#### Fragmento citado
El próximo jueves mi hijo Aitor de cuatro años tiene que volver al colegio. Lleva muchos meses sin pisar un aula y estoy seguro de que tendrá muchas ganas de ver a sus profesores y a sus compañeros, aunque no hay nada mejor que pasar las mañanas con su lala aprendiendo, jugando y haciendo todo lo que les permiten los abuelos. Él está, más o menos, al margen de todo esto del coronavirus.
Es cierto que cuando nos ve con mascarilla casi siempre nos pide que le pongamos la suya, se lava las manos constantemente e intentamos que mantenga una distancia de seguridad, pero él es un tío feliz que disfruta con la vida como lo hace cualquier niño sin más responsabilidad que la de descubrir el mundo.
Sin embargo, nosotros los padres, ya con muchas más canas y más experiencia en esto de vivir, estamos preocupados. Seguro que habrá quien no le dará importancia al coronavirus como los negacionistas pero yo, por mi parte, y creo que por primera vez en mi vida, he decidido tomarme algo realmente en serio.
Creo que este virus que sigue extendiéndose y que nunca se fue, por mucho que nos dijeran que lo habíamos vencido, sigue muy presente y creo también que hay que ser sinceros y consecuentes. No podemos seguir poniéndonos vendas en los ojos y por eso veo muy acertadas las palabras ayer de Joan Amorós en la entrevista que sale publicada hoy en este periódico. Entre muchas cosas ciertas bajo mi humilde punto de vista y otras muy consecuentes, creo que lleva toda la razón cuando afirma que «los colegios no serán lugares seguros». No hay que alarmarse más de lo debido.
No hay que llevarse las manos a la cabeza. No hay que volverse locos. Siendo sinceros y realistas lleva toda la razón. La misma que cuando dice que ser profesor es uno de los oficios más bonitos del mundo. Como el de periodista.
########
#### [Ejercicios propuestos]
A) ¿Qué edad tiene Aitor según el texto sobre la vuelta al colegio?
B) Según el texto sobre la vuelta al colegio, ¿por qué resultan acertadas las palabras de Joan Amorós? Respóndelo en una a tres oraciones.
Las filas no cuentan para nada en esta parte.
#### Datos proporcionados
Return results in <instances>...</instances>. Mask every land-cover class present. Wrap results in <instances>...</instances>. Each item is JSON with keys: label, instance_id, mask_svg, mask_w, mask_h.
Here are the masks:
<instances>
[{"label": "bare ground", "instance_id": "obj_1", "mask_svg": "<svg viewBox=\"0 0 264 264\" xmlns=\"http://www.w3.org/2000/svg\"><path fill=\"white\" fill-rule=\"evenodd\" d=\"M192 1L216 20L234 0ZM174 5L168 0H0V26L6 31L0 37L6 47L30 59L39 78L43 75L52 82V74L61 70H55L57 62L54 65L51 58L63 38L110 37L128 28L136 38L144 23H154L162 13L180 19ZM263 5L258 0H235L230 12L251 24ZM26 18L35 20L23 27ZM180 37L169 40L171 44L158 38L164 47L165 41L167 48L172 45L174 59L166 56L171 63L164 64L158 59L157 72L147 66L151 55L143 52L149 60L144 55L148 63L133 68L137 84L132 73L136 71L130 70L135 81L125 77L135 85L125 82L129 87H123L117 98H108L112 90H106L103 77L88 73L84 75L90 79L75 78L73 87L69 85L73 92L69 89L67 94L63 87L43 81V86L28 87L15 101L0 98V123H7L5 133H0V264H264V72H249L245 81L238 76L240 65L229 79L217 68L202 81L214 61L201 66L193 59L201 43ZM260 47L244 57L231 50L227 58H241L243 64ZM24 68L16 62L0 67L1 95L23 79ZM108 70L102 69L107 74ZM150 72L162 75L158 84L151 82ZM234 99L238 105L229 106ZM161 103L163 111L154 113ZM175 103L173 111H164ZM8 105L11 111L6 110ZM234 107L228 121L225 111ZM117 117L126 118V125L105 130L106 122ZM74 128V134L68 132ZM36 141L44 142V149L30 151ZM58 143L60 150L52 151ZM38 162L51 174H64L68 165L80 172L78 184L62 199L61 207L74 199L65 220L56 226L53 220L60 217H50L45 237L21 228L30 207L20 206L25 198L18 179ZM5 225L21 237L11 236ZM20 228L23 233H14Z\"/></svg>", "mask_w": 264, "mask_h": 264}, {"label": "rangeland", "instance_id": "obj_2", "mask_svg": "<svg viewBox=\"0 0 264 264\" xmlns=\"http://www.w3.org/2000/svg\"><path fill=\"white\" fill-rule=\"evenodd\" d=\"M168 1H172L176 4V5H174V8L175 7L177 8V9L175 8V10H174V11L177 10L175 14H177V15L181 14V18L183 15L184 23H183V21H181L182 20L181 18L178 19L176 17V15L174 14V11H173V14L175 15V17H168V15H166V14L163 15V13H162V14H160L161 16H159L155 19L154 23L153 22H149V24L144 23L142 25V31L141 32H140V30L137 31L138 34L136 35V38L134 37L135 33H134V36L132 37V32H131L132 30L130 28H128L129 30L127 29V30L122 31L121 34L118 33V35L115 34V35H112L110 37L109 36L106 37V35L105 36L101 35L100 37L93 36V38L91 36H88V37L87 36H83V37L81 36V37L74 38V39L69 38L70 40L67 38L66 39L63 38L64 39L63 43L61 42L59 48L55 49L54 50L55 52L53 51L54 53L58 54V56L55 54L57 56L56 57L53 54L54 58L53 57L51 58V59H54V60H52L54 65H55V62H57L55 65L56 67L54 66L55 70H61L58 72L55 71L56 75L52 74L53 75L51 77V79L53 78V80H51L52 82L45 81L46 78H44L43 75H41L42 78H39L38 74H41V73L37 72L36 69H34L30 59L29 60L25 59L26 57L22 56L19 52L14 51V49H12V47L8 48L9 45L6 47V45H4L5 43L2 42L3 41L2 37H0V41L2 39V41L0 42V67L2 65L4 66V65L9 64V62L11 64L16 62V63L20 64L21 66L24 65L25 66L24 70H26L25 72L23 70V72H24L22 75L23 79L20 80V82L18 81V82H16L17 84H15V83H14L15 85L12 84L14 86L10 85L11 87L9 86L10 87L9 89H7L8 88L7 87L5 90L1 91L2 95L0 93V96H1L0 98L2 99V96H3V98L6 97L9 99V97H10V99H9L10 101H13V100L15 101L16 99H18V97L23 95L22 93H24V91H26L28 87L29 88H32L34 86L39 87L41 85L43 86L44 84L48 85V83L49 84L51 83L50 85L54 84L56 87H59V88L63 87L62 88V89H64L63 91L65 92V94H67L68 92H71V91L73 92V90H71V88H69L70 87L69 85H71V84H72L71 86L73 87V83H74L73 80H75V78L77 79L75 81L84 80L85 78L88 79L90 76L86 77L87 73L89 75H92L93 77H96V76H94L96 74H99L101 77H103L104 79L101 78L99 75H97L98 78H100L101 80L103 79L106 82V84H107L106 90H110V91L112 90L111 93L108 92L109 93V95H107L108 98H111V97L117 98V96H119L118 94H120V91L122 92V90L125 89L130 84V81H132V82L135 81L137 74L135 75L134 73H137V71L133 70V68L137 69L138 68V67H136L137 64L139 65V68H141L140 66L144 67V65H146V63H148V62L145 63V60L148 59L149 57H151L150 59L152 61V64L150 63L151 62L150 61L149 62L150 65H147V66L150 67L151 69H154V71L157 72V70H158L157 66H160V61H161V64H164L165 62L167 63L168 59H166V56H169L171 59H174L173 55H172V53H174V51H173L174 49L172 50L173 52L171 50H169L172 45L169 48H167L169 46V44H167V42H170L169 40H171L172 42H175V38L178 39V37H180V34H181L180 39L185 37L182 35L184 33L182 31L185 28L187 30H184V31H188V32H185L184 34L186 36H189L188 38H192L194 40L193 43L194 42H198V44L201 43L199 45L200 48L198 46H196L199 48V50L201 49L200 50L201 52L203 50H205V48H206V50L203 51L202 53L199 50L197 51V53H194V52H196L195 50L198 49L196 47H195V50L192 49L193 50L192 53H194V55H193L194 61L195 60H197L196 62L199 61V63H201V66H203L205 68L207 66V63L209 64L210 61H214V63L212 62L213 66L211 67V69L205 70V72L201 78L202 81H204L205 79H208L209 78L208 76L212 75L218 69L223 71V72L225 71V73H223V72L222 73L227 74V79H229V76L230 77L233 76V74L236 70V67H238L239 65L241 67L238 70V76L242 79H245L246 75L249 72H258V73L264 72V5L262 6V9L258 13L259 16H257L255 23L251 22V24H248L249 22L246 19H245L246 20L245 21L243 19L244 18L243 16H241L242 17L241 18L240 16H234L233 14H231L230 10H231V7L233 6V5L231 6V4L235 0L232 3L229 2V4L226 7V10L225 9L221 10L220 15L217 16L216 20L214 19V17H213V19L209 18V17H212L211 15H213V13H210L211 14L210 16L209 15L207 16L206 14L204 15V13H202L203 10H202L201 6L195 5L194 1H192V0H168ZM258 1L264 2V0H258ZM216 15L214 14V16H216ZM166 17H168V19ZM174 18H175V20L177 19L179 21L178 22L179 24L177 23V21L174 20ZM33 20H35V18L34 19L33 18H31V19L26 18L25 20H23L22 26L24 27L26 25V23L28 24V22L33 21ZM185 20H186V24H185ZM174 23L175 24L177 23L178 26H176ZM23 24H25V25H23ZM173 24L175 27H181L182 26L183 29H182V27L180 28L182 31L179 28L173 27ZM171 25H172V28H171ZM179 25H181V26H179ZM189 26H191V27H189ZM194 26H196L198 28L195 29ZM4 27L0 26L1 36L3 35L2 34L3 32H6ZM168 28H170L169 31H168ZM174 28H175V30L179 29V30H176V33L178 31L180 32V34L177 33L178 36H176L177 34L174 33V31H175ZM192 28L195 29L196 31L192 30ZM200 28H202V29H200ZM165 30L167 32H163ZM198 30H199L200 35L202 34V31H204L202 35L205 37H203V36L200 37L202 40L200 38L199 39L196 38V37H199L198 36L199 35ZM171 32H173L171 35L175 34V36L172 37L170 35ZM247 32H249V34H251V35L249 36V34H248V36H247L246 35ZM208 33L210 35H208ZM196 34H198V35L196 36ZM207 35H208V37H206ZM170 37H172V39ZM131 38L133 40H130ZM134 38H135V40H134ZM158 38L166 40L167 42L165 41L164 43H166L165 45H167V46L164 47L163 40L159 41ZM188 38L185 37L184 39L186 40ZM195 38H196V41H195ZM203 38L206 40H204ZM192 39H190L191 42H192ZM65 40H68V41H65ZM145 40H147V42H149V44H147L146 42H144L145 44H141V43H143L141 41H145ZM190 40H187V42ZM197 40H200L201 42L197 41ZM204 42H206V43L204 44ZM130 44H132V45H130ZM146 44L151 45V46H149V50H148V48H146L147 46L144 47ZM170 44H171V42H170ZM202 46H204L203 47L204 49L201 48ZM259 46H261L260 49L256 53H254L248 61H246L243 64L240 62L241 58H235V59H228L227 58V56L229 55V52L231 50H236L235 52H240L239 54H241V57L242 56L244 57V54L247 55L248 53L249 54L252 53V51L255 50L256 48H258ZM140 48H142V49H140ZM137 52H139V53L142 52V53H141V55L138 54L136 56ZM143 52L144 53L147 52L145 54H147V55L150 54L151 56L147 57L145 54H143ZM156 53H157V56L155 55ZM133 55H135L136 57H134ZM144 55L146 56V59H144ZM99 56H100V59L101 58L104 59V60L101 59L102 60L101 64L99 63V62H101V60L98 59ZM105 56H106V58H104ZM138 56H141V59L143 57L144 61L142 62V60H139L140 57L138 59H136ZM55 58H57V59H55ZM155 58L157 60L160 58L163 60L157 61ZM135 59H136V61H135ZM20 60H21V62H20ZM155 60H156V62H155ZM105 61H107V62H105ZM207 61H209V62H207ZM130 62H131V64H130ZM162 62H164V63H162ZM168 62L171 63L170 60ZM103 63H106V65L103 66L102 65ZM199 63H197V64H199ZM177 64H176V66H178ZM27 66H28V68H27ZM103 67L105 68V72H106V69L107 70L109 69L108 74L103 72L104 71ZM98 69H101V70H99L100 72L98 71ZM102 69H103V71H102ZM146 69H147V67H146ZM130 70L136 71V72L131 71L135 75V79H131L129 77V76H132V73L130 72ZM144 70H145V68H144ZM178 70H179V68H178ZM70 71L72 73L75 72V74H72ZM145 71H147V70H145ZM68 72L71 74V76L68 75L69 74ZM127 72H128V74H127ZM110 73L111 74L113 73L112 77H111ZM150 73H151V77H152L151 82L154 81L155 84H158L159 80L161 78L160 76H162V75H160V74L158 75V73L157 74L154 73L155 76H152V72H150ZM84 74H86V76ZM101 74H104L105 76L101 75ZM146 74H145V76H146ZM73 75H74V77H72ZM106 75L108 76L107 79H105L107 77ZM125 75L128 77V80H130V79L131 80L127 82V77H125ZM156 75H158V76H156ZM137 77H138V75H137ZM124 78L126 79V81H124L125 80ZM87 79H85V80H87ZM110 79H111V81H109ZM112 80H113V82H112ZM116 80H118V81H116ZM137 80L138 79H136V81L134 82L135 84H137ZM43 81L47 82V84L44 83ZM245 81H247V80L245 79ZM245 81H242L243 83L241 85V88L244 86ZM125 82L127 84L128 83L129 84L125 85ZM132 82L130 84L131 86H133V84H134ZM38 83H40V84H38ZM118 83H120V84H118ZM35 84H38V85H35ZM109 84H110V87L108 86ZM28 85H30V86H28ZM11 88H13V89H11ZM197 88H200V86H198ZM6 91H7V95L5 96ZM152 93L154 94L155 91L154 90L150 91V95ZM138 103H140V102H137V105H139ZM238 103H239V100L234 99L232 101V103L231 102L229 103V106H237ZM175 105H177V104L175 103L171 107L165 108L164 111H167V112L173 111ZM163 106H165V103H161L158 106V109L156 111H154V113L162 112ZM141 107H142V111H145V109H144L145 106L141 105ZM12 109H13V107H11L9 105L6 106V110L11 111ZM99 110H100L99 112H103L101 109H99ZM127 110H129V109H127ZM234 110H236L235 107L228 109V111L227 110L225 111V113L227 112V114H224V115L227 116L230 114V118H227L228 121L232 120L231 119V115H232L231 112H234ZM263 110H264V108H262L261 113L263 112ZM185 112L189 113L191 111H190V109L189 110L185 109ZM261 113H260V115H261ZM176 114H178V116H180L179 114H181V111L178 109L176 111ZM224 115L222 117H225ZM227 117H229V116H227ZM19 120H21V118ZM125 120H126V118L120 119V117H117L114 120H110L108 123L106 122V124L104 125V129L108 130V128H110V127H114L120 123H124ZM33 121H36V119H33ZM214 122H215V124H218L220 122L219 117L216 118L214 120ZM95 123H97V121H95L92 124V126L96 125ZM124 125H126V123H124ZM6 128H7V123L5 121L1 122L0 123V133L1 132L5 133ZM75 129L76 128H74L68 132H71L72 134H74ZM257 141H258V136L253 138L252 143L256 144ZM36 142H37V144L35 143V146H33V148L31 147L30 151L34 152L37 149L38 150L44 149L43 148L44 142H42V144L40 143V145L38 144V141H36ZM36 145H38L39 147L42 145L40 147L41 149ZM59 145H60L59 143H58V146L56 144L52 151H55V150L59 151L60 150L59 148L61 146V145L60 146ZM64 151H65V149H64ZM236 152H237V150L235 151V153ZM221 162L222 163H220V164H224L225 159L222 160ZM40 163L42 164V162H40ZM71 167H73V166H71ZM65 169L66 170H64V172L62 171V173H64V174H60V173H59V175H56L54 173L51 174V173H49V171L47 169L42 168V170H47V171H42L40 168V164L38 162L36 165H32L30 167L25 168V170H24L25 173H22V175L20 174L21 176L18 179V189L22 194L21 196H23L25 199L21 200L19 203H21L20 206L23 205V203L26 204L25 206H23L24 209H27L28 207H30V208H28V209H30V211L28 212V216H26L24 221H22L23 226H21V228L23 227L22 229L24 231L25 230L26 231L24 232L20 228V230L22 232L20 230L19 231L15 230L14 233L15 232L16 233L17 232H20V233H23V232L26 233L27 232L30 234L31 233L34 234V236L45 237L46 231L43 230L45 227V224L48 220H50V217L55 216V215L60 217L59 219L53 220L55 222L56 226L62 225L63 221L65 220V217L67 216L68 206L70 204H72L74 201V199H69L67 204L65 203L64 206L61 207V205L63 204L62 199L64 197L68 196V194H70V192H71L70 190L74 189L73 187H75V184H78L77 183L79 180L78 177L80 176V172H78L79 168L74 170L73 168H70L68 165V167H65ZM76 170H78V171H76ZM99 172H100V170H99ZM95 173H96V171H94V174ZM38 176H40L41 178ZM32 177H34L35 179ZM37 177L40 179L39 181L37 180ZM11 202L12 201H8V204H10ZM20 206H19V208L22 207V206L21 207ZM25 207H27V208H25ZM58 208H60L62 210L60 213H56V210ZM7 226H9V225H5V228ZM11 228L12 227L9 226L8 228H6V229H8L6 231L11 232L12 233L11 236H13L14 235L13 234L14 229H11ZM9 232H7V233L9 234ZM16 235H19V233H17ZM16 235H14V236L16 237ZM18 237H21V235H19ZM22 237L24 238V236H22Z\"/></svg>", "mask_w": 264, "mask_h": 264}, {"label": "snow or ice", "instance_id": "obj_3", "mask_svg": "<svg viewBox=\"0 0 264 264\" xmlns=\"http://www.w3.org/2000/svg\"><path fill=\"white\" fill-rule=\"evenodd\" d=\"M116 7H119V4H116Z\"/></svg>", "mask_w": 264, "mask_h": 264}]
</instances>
########
#### [Tus respuestas]
A) Cuatro años.

B) El virus nunca se fue y sigue muy presente, aunque dijeran que lo habíamos vencido. Por eso hay que ser sinceros y consecuentes, y no podemos seguir poniéndonos vendas en los ojos.